Rewrite every line of the records below as a single numbered list, omitting any blank lines.

§ **RECORDS SUPPLIED**:
# # #

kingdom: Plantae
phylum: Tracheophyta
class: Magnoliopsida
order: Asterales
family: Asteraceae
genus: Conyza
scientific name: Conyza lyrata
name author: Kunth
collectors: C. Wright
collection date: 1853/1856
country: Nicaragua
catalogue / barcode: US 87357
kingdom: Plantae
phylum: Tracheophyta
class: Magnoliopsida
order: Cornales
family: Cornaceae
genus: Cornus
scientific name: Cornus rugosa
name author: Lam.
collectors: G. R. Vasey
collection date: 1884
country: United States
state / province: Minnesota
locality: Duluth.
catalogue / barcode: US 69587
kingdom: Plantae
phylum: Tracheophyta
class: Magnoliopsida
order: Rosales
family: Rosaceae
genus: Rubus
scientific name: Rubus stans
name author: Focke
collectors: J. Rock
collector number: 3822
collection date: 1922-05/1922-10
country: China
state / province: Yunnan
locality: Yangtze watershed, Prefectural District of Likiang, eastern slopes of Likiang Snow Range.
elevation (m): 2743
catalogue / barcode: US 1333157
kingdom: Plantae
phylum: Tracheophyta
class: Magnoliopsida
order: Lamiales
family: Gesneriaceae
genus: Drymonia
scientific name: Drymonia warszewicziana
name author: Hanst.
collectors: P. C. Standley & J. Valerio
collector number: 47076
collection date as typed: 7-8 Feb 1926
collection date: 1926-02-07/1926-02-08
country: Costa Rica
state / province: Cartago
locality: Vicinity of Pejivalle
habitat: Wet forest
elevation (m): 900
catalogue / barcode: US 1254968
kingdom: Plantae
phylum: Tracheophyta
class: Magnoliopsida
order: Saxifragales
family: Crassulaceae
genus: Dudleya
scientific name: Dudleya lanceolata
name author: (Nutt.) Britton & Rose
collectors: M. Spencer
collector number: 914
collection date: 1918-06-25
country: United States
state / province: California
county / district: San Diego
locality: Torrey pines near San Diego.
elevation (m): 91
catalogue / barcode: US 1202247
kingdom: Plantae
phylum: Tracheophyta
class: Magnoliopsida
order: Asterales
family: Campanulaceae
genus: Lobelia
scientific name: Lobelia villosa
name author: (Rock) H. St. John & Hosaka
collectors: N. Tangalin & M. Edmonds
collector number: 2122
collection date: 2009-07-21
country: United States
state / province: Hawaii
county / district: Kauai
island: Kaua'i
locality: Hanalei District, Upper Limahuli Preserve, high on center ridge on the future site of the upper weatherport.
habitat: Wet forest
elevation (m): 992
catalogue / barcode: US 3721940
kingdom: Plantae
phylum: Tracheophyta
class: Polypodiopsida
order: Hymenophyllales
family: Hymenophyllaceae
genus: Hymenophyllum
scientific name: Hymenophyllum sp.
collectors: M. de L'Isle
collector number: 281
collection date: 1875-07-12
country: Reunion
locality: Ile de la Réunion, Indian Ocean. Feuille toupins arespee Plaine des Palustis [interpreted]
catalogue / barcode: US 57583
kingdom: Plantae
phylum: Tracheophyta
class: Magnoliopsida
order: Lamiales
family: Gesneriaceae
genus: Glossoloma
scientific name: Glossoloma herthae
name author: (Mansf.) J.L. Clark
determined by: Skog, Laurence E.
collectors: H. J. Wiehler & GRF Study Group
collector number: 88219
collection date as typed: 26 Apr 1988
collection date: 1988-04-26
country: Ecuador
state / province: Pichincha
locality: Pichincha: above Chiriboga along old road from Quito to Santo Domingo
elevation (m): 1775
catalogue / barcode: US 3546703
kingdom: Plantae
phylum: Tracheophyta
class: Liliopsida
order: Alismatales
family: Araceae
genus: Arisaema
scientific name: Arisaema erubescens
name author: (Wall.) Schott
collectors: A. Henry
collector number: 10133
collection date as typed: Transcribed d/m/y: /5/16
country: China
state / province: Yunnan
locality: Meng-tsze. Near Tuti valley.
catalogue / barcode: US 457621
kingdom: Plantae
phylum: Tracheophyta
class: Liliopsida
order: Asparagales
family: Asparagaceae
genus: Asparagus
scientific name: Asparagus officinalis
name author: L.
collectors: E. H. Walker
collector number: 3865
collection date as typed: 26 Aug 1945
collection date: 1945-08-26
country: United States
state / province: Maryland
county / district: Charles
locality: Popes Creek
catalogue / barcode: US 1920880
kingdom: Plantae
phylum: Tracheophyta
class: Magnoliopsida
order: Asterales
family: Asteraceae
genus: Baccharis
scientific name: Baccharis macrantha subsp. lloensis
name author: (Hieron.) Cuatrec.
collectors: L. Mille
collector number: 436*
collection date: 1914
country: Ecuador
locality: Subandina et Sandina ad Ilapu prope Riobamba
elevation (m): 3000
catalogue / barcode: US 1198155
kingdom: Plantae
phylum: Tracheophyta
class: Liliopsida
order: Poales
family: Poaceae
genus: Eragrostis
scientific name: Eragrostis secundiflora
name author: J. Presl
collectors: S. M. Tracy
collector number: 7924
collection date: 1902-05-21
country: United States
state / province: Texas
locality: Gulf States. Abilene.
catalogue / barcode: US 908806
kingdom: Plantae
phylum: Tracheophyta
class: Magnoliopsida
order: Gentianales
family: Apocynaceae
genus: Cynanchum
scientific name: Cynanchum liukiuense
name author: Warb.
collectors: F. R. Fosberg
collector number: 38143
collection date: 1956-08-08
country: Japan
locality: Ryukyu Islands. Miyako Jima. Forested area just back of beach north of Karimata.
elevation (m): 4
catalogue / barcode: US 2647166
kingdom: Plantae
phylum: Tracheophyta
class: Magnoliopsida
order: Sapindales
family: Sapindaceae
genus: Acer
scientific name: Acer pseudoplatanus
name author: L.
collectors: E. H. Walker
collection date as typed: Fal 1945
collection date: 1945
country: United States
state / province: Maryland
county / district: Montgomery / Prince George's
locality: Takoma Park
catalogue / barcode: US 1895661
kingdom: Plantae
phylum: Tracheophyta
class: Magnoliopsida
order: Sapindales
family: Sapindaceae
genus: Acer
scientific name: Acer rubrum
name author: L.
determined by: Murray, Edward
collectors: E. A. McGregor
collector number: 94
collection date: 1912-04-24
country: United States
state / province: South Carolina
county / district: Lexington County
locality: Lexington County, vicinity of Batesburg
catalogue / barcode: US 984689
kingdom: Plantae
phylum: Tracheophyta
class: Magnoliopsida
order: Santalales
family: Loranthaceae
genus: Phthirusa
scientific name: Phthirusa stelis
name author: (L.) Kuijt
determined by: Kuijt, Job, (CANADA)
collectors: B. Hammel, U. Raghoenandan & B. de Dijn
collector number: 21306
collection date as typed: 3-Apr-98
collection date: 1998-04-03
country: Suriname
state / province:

# # #

§ **SOLUTION**:
1. kingdom: Plantae
2. phylum: Tracheophyta
3. class: Magnoliopsida
4. order: Asterales
5. family: Asteraceae
6. genus: Conyza
7. scientific name: Conyza lyrata
8. name author: Kunth
9. collectors: C. Wright
10. collection date: 1853/1856
11. country: Nicaragua
12. catalogue / barcode: US 87357
13. kingdom: Plantae
14. phylum: Tracheophyta
15. class: Magnoliopsida
16. order: Cornales
17. family: Cornaceae
18. genus: Cornus
19. scientific name: Cornus rugosa
20. name author: Lam.
21. collectors: G. R. Vasey
22. collection date: 1884
23. country: United States
24. state / province: Minnesota
25. locality: Duluth.
26. catalogue / barcode: US 69587
27. kingdom: Plantae
28. phylum: Tracheophyta
29. class: Magnoliopsida
30. order: Rosales
31. family: Rosaceae
32. genus: Rubus
33. scientific name: Rubus stans
34. name author: Focke
35. collectors: J. Rock
36. collector number: 3822
37. collection date: 1922-05/1922-10
38. country: China
39. state / province: Yunnan
40. locality: Yangtze watershed, Prefectural District of Likiang, eastern slopes of Likiang Snow Range.
41. elevation (m): 2743
42. catalogue / barcode: US 1333157
43. kingdom: Plantae
44. phylum: Tracheophyta
45. class: Magnoliopsida
46. order: Lamiales
47. family: Gesneriaceae
48. genus: Drymonia
49. scientific name: Drymonia warszewicziana
50. name author: Hanst.
51. collectors: P. C. Standley & J. Valerio
52. collector number: 47076
53. collection date as typed: 7-8 Feb 1926
54. collection date: 1926-02-07/1926-02-08
55. country: Costa Rica
56. state / province: Cartago
57. locality: Vicinity of Pejivalle
58. habitat: Wet forest
59. elevation (m): 900
60. catalogue / barcode: US 1254968
61. kingdom: Plantae
62. phylum: Tracheophyta
63. class: Magnoliopsida
64. order: Saxifragales
65. family: Crassulaceae
66. genus: Dudleya
67. scientific name: Dudleya lanceolata
68. name author: (Nutt.) Britton & Rose
69. collectors: M. Spencer
70. collector number: 914
71. collection date: 1918-06-25
72. country: United States
73. state / province: California
74. county / district: San Diego
75. locality: Torrey pines near San Diego.
76. elevation (m): 91
77. catalogue / barcode: US 1202247
78. kingdom: Plantae
79. phylum: Tracheophyta
80. class: Magnoliopsida
81. order: Asterales
82. family: Campanulaceae
83. genus: Lobelia
84. scientific name: Lobelia villosa
85. name author: (Rock) H. St. John & Hosaka
86. collectors: N. Tangalin & M. Edmonds
87. collector number: 2122
88. collection date: 2009-07-21
89. country: United States
90. state / province: Hawaii
91. county / district: Kauai
92. island: Kaua'i
93. locality: Hanalei District, Upper Limahuli Preserve, high on center ridge on the future site of the upper weatherport.
94. habitat: Wet forest
95. elevation (m): 992
96. catalogue / barcode: US 3721940
97. kingdom: Plantae
98. phylum: Tracheophyta
99. class: Polypodiopsida
100. order: Hymenophyllales
101. family: Hymenophyllaceae
102. genus: Hymenophyllum
103. scientific name: Hymenophyllum sp.
104. collectors: M. de L'Isle
105. collector number: 281
106. collection date: 1875-07-12
107. country: Reunion
108. locality: Ile de la Réunion, Indian Ocean. Feuille toupins arespee Plaine des Palustis [interpreted]
109. catalogue / barcode: US 57583
110. kingdom: Plantae
111. phylum: Tracheophyta
112. class: Magnoliopsida
113. order: Lamiales
114. family: Gesneriaceae
115. genus: Glossoloma
116. scientific name: Glossoloma herthae
117. name author: (Mansf.) J.L. Clark
118. determined by: Skog, Laurence E.
119. collectors: H. J. Wiehler & GRF Study Group
120. collector number: 88219
121. collection date as typed: 26 Apr 1988
122. collection date: 1988-04-26
123. country: Ecuador
124. state / province: Pichincha
125. locality: Pichincha: above Chiriboga along old road from Quito to Santo Domingo
126. elevation (m): 1775
127. catalogue / barcode: US 3546703
128. kingdom: Plantae
129. phylum: Tracheophyta
130. class: Liliopsida
131. order: Alismatales
132. family: Araceae
133. genus: Arisaema
134. scientific name: Arisaema erubescens
135. name author: (Wall.) Schott
136. collectors: A. Henry
137. collector number: 10133
138. collection date as typed: Transcribed d/m/y: /5/16
139. country: China
140. state / province: Yunnan
141. locality: Meng-tsze. Near Tuti valley.
142. catalogue / barcode: US 457621
143. kingdom: Plantae
144. phylum: Tracheophyta
145. class: Liliopsida
146. order: Asparagales
147. family: Asparagaceae
148. genus: Asparagus
149. scientific name: Asparagus officinalis
150. name author: L.
151. collectors: E. H. Walker
152. collector number: 3865
153. collection date as typed: 26 Aug 1945
154. collection date: 1945-08-26
155. country: United States
156. state / province: Maryland
157. county / district: Charles
158. locality: Popes Creek
159. catalogue / barcode: US 1920880
160. kingdom: Plantae
161. phylum: Tracheophyta
162. class: Magnoliopsida
163. order: Asterales
164. family: Asteraceae
165. genus: Baccharis
166. scientific name: Baccharis macrantha subsp. lloensis
167. name author: (Hieron.) Cuatrec.
168. collectors: L. Mille
169. collector number: 436*
170. collection date: 1914
171. country: Ecuador
172. locality: Subandina et Sandina ad Ilapu prope Riobamba
173. elevation (m): 3000
174. catalogue / barcode: US 1198155
175. kingdom: Plantae
176. phylum: Tracheophyta
177. class: Liliopsida
178. order: Poales
179. family: Poaceae
180. genus: Eragrostis
181. scientific name: Eragrostis secundiflora
182. name author: J. Presl
183. collectors: S. M. Tracy
184. collector number: 7924
185. collection date: 1902-05-21
186. country: United States
187. state / province: Texas
188. locality: Gulf States. Abilene.
189. catalogue / barcode: US 908806
190. kingdom: Plantae
191. phylum: Tracheophyta
192. class: Magnoliopsida
193. order: Gentianales
194. family: Apocynaceae
195. genus: Cynanchum
196. scientific name: Cynanchum liukiuense
197. name author: Warb.
198. collectors: F. R. Fosberg
199. collector number: 38143
200. collection date: 1956-08-08
201. country: Japan
202. locality: Ryukyu Islands. Miyako Jima. Forested area just back of beach north of Karimata.
203. elevation (m): 4
204. catalogue / barcode: US 2647166
205. kingdom: Plantae
206. phylum: Tracheophyta
207. class: Magnoliopsida
208. order: Sapindales
209. family: Sapindaceae
210. genus: Acer
211. scientific name: Acer pseudoplatanus
212. name author: L.
213. collectors: E. H. Walker
214. collection date as typed: Fal 1945
215. collection date: 1945
216. country: United States
217. state / province: Maryland
218. county / district: Montgomery / Prince George's
219. locality: Takoma Park
220. catalogue / barcode: US 1895661
221. kingdom: Plantae
222. phylum: Tracheophyta
223. class: Magnoliopsida
224. order: Sapindales
225. family: Sapindaceae
226. genus: Acer
227. scientific name: Acer rubrum
228. name author: L.
229. determined by: Murray, Edward
230. collectors: E. A. McGregor
231. collector number: 94
232. collection date: 1912-04-24
233. country: United States
234. state / province: South Carolina
235. county / district: Lexington County
236. locality: Lexington County, vicinity of Batesburg
237. catalogue / barcode: US 984689
238. kingdom: Plantae
239. phylum: Tracheophyta
240. class: Magnoliopsida
241. order: Santalales
242. family: Loranthaceae
243. genus: Phthirusa
244. scientific name: Phthirusa stelis
245. name author: (L.) Kuijt
246. determined by: Kuijt, Job, (CANADA)
247. collectors: B. Hammel, U. Raghoenandan & B. de Dijn
248. collector number: 21306
249. collection date as typed: 3-Apr-98
250. collection date: 1998-04-03
251. country: Suriname
252. state / province:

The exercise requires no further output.